* PROVIDED TEXT:
— start —

I first came across this years ago, and it has always intrigued me. I'll be interested to see what this international community comes up with. You could also ask the same question about New York, Rome, ... .


----------



## ILT

Arrive a day before and depending on the location of the other person, wait at the airport/train station, whicever he/she is more likely to use


----------



## Rob625

London has three main airports and at least six main-line railway terminus stations. If you decided to choose air, it would be fair to say that Heathrow is the most important airport. But it has four terminals, so you still have a problem!


----------



## Agnès E.

Did you have a favorite place where you used to meeting in the past?
Or a place related to a special event for you both? (e. g., the street corner where you had your first kiss, the pub where you once saw Prince Charles drinking a beer, this kind of place, hehehe.)


----------



## Phryne

Rob625 said:
			
		

> Suppose that many years ago you agreed to meet someone in London on a particular date. That date is now approaching. You want to keep the appointment, and you are sure your friend will want to as well, but you never decided on a time or a place to meet, and the two of you have lost touch. What would you do?
> 
> I first came across this years ago, and it has always intrigued me. I'll be interested to see what this international community comes up with. You could also ask the same question about New York, Rome, ... .

— end —

Collection lines:
— start —

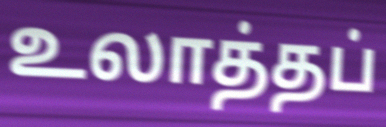
உலாத்தப்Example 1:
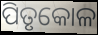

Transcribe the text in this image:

ପିତୃକୋଳ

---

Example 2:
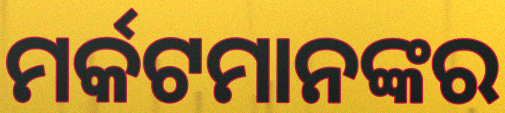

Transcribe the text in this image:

ମର୍କଟମାନଙ୍କର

— end —

* WHAT YOU WILL DO:
In the London meeting thread, how many terminals does Rob625 say Heathrow has? These lines come from a separate source.

* WRITTEN SOLUTION:
Four.